• Your goal
If a line in the entries below contains "Delegation", copy it.

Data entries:
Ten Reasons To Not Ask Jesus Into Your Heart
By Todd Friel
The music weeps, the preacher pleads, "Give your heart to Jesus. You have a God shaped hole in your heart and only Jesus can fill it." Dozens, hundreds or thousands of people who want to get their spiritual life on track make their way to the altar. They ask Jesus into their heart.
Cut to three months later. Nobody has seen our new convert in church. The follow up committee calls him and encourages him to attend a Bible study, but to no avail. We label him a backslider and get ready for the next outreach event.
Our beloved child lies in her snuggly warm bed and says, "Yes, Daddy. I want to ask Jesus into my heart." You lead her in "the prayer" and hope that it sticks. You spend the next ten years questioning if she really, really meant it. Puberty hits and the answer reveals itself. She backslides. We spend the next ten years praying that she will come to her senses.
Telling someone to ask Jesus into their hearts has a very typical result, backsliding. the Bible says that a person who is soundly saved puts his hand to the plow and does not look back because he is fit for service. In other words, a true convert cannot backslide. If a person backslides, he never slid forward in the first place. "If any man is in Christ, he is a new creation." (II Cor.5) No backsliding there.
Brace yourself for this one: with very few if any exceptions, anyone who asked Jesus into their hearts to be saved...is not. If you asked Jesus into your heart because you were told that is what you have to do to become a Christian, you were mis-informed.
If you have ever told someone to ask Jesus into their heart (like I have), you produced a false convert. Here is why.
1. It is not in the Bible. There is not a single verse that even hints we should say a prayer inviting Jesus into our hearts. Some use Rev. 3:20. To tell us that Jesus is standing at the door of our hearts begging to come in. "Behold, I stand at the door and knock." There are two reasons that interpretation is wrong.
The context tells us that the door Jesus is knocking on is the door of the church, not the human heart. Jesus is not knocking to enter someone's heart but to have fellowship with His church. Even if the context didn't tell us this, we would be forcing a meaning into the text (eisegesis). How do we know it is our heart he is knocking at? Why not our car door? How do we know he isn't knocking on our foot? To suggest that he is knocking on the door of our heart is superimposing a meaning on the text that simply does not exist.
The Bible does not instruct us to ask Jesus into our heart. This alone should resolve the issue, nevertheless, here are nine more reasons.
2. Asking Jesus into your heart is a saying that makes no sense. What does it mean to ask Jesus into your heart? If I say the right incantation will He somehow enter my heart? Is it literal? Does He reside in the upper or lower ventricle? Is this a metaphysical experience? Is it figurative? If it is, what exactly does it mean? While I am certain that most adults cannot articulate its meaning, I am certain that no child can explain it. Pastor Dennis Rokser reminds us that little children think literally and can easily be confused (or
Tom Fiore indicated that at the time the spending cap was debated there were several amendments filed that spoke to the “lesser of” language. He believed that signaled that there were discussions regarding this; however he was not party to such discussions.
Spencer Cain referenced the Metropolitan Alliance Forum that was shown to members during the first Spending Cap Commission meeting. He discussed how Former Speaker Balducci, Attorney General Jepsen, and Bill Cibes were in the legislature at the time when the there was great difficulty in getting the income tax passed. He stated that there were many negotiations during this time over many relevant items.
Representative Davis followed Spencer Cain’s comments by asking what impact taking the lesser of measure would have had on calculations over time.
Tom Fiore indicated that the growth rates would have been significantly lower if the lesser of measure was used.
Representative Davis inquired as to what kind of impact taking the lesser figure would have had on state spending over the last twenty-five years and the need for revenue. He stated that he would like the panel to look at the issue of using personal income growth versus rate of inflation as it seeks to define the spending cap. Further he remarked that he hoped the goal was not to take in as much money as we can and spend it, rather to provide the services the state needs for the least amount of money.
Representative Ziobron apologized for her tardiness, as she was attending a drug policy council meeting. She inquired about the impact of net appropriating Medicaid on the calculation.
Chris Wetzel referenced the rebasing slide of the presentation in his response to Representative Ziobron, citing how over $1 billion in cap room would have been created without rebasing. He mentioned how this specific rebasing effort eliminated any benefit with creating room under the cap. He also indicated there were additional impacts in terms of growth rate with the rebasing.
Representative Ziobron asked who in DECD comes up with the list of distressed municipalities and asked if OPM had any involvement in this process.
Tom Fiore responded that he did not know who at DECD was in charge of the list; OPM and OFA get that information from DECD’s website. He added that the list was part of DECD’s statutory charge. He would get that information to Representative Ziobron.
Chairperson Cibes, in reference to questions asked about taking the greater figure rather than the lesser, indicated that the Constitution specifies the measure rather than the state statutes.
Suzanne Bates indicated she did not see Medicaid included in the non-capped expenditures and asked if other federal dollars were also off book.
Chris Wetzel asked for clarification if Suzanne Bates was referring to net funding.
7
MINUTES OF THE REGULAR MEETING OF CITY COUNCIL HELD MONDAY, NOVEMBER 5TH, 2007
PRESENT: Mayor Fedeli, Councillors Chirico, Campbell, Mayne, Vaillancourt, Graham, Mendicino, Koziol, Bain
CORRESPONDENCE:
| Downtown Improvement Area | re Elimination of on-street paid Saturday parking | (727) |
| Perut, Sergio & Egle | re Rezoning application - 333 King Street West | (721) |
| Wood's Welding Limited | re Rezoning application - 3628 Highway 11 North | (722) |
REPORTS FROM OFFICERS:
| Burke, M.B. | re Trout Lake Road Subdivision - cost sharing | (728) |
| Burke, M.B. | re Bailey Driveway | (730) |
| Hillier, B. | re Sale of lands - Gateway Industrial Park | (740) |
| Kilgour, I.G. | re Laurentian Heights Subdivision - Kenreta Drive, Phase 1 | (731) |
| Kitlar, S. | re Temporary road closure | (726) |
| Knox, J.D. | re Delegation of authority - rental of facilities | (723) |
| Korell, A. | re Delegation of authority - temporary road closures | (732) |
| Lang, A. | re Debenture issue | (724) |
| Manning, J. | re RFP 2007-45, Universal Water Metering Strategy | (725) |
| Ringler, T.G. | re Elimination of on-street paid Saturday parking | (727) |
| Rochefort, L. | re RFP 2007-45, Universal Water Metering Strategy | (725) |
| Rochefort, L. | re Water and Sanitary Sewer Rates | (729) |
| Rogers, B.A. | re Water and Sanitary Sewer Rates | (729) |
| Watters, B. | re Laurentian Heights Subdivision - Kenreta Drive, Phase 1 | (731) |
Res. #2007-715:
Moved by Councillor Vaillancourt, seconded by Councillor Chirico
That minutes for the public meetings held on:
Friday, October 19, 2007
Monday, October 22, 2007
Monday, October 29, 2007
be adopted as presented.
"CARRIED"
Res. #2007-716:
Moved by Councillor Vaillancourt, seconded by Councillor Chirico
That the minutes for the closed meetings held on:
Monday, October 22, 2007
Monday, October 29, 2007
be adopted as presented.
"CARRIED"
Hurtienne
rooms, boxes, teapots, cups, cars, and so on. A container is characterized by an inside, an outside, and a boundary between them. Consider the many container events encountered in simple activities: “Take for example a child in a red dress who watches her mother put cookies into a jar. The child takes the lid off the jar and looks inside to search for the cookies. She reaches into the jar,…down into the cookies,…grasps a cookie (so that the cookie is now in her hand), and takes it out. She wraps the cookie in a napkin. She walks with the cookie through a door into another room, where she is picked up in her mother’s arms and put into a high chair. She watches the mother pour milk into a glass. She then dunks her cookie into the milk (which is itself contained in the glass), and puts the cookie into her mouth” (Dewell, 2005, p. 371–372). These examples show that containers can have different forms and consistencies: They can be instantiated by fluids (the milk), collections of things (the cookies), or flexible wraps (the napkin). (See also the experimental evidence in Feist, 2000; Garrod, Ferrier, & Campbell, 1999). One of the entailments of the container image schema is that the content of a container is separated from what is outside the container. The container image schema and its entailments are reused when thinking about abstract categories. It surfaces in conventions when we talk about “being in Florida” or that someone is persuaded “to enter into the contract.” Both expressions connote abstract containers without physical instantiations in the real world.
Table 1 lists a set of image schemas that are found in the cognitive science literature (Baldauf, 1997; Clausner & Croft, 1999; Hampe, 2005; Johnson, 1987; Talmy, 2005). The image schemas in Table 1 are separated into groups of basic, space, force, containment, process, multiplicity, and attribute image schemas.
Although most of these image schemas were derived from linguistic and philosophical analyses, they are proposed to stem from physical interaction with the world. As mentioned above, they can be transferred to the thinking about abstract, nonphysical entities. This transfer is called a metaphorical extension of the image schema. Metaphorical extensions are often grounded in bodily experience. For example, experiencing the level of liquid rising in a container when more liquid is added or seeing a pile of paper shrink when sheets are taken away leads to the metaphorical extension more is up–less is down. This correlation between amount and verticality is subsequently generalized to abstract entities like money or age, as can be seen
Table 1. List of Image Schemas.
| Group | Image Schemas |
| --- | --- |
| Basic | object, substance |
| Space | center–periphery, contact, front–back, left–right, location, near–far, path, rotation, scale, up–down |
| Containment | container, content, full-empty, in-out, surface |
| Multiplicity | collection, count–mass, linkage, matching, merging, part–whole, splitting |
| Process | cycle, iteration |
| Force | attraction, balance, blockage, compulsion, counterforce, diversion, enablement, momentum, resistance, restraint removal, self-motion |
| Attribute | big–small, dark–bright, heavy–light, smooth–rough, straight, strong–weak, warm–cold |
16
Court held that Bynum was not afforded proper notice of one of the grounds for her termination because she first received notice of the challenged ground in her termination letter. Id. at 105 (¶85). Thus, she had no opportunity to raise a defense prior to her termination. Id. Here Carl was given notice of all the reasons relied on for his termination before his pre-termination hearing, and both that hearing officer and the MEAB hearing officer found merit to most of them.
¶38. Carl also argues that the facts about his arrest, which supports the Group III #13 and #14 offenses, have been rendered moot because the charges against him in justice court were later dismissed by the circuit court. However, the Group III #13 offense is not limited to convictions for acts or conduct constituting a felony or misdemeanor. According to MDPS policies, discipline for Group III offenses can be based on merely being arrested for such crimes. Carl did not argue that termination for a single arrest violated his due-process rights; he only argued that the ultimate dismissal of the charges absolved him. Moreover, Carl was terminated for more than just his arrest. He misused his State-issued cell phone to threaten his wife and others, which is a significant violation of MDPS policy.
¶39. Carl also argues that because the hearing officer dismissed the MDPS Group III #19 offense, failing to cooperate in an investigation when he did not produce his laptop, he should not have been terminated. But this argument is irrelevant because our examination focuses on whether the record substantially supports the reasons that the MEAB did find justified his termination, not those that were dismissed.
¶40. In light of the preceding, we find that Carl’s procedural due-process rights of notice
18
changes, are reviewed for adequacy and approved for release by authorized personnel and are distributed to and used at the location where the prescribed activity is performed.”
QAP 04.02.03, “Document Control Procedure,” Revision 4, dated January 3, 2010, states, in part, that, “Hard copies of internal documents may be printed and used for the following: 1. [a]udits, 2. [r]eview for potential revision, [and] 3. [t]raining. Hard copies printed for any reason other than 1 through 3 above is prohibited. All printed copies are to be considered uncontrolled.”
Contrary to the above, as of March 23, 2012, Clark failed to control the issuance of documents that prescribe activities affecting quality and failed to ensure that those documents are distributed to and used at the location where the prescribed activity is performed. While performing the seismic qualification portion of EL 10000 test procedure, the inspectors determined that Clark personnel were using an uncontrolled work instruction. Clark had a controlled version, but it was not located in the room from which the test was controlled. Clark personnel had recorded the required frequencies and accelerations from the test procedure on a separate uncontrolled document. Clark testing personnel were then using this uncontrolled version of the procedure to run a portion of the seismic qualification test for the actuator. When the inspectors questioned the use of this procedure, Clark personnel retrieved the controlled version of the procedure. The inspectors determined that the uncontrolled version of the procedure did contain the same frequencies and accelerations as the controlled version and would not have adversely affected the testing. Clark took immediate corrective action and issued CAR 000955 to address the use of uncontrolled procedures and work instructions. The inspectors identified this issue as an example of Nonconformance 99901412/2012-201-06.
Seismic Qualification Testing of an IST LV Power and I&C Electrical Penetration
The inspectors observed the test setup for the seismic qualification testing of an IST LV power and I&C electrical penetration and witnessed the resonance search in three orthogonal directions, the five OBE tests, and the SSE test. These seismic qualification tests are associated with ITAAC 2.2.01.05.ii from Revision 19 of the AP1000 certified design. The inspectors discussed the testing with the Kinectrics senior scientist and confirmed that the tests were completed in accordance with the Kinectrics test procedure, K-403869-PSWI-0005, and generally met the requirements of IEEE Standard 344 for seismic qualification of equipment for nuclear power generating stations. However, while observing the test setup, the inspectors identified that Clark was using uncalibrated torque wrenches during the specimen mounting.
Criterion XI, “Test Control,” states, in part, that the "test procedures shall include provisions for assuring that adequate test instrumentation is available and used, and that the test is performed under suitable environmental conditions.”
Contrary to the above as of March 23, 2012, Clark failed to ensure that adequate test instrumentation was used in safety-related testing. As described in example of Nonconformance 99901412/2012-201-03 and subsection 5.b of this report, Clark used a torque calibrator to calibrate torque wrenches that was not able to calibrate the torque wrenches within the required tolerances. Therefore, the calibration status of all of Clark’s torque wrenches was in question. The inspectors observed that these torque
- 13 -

• Exercise answer
| Knox, J.D. | re Delegation of authority - rental of facilities | (723) |
| Korell, A. | re Delegation of authority - temporary road closures | (732) |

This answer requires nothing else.